*GOAL OF THE EXERCISE:* Copy out all lines from the material that contain the string "einem".

*DATA TO EXAMINE:*
━━━━━━━━━━━━━━━━
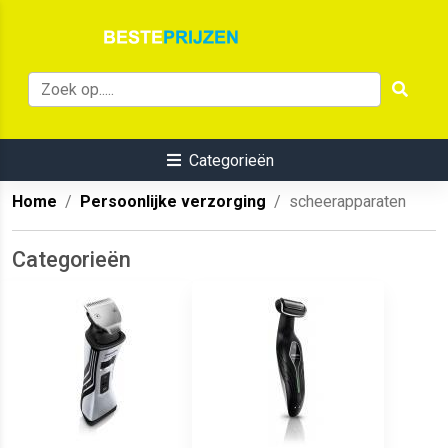
Categorieën
Home
Persoonlijke verzorging
scheerapparaten
Categorieën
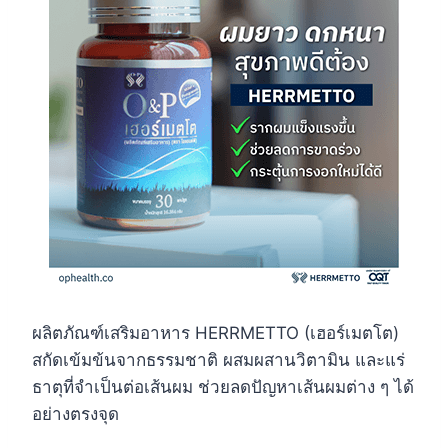
ผลิตภัณฑ์เสริมอาหาร HERRMETTO (เฮอร์เมตโต)
สกัดเข้มข้นจากธรรมชาติ ผสมผสานวิตามิน และแร่
ธาตุที่จำเป็นต่อเส้นผม ช่วยลดปัญหาเส้นผมต่าง ๆ ได้
อย่างตรงจุด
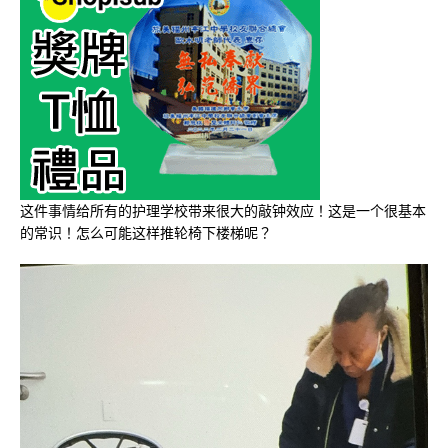
这件事情给所有的护理学校带来很大的敲钟效应！这是一个很基本
的常识！怎么可能这样推轮椅下楼梯呢？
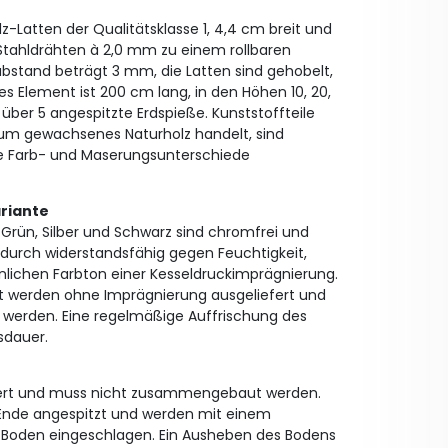
z-Latten der Qualitätsklasse 1, 4,4 cm breit und
n Stahldrähten à 2,0 mm zu einem rollbaren
bstand beträgt 3 mm, die Latten sind gehobelt,
es Element ist 200 cm lang, in den Höhen 10, 20,
über 5 angespitzte Erdspieße. Kunststoffteile
 um gewachsenes Naturholz handelt, sind
 Farb- und Maserungsunterschiede
riante
, Grün, Silber und Schwarz sind chromfrei und
durch widerstandsfähig gegen Feuchtigkeit,
ünlichen Farbton einer Kesseldruckimprägnierung.
t werden ohne Imprägnierung ausgeliefert und
en werden. Eine regelmäßige Auffrischung des
sdauer.
efert und muss nicht zusammengebaut werden.
 Ende angespitzt und werden mit einem
oden eingeschlagen. Ein Ausheben des Bodens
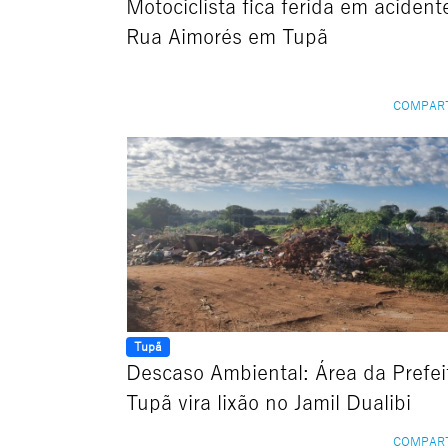
Motociclista fica ferida em acident
Rua Aimorés em Tupã
COMPAR
Tupã
Descaso Ambiental: Área da Prefei
Tupã vira lixão no Jamil Dualibi
COMPAR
━━━━━━━━━━━━━━━━
*ANSWER TO THE PROBLEM:*
n Stahldrähten à 2,0 mm zu einem rollbaren
 Ende angespitzt und werden mit einem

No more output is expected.